Z reszta, konie przed udomowieniem bardzo dobrze sie odzywialy🙂 mialy b.bogatą dietę, to nie bylo samo włókno🙂 Poza tym, organizm konia jednak mocno sie zmienil przez tyle lat, wymagamy od konia dalece nienaturalnych rzeczy (chociazby funkcjonowanie ukladu ruchu zaprogramowanego na dzialanie we wzroscie do 120 cm)- wiec dzisiejsze konie nie wyzylyby na diecie sprzed setek tysiecy lat🙂

Z norm zywienia koni, podaje glowne wartosci pokarmowe w. buraczanych (bardzo orientacyjne wartosci)
wysłodki suszone sucha masa 89% włókno 18,3%  energia strawna 13 MJ bialko ogolne strawne 61 g w kilogramie paszy
wysłodki melasowane sucha masa 90% włókno 12,8% energia strawna 11 MJ bos 56 g w kilogramie paszy

A czy z cukrowni samodzielnie trzeba odbierać czy można zamówić z transportem? Praktykowana jest wysyłka (np. kurierem)?
Trusia, ja też chcę wysłodki !

Jak będziesz robić zwiad, to pomnóż ilość, którą chcesz kupic przez dwa.

Jakby co, to mam transport (tylko paczkowanych) - ale chyba kurier jest lepszy i tańszy...
wątpię żeby cukrownia chciała wysyłać kurierem - ciężko znaleźć taką gdzie można w ogóle kupić wysłodki na kg a nie na tony  😉
jak któraś jest zainteresowana to mogę kupić od rolnika i wysłać kurierem - ale koszty będą spore, przykładowo worek wysłodek 50 kg kosztuje 35,- - a przesyłka kurierem drugie tyle  😉
mi znajomy przywozi z legincy/okolic legnicy. za 180 kg zaplacilam 100 zl, tyle ze znajomy musial dokupic worki i zpalacic jeszcze za wniesienie do auta (to bardzo starszy pan jest).
Beatra, jeśli nic sensownego nie znajdę, chętnie skorzystam z propozycji  :kwiatek: Tzn. wiem, że rolników nie znajdę, cała nadzieja w cukrowni.

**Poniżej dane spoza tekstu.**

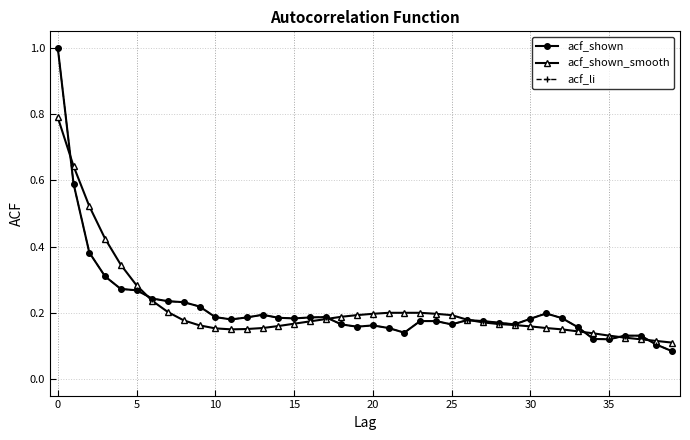

At which label is acf_li closest to 0?

39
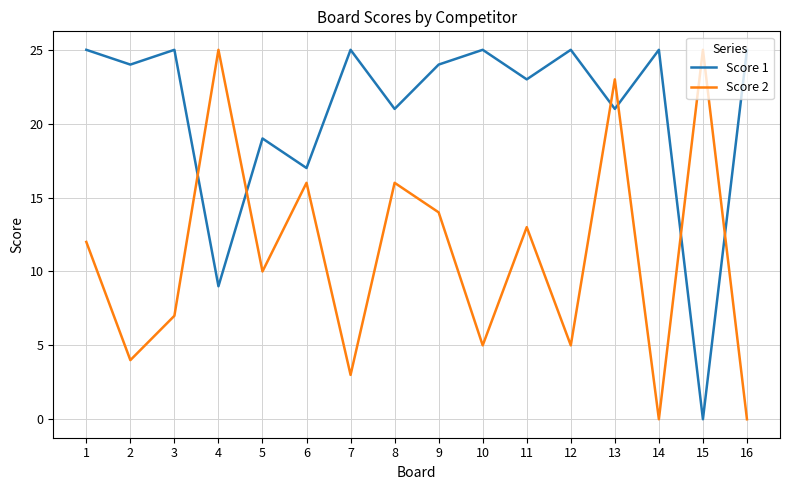

Is it true that Score 2 equals 25 at 4?

True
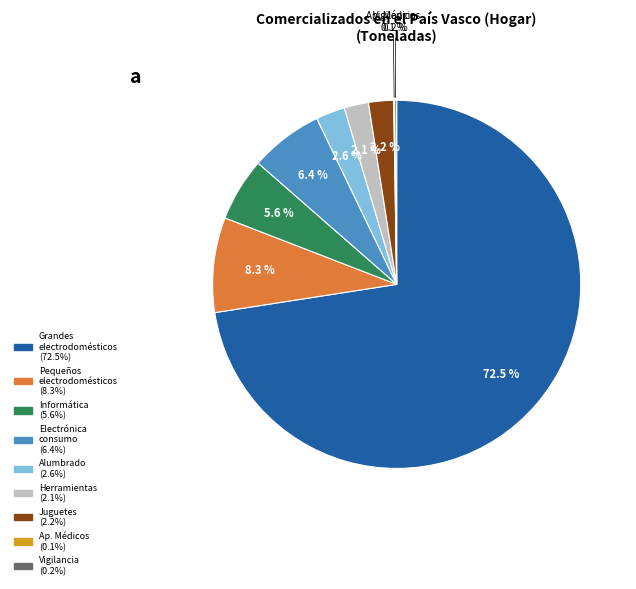

To the nearest percent, what is the average slice percentage?

11%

A+A: jak widać im więcej chcemy, tym większa szansa. Ale obawiam się, że do tony i tak nie dojdziemy!    😁  Chyba, że Ześka podbije nam spożycie.

A+A: jak widać im więcej chcemy, tym większa szansa. Ale obawiam się, że do tony i tak nie dojdziemy!    😁  Chyba, że Ześka podbije nam spożycie.



Ześka przyswaja miotłę i siłę ma TURA !  Jej nie brałam pod uwagę akurat - ale dla dobra sprawy dam się zniszczyć jej nadmiarowi energii  🏇

Czy ktoś wie gdzie jest najbliższa W-wy cukrownia, która sprzedaje wysłodki ?
Wygląda na to, ze okolice Warszawy to pustynia cukrownicza. Byla cukrownia w Ciechanowie, Michałowie (Leszno), Małej Wsi (Płońsk), ale wszystko pozamykane.  Najbliższa jest chyba w Glinojecku, ale właśnie oni są producentem melasowanych Tofi, więc możliwe, że wszystko melasują.  Próbuję się dowiedzieć, czy może jednak sprzedają też niemelasowane.
moje mogą jeść melasowane...
ElaPe   Radosne Galopy Sp. z o.o.
15 grudnia 2009 11:48
tylko teraz nie wiem, czy traktowac to jak pasze energetyczna, niskoenergetyczna?

jest to co pasza pośrednia energetyczna ale zarazem i objętościowa. Nad paszami treściwymi ma taki plus że nie powoduje zakwaszania organizmu, w tym jelit, energia  z wyslodków uwalniana jest powoli, w zrównym tempie  i przez dłuższy czas.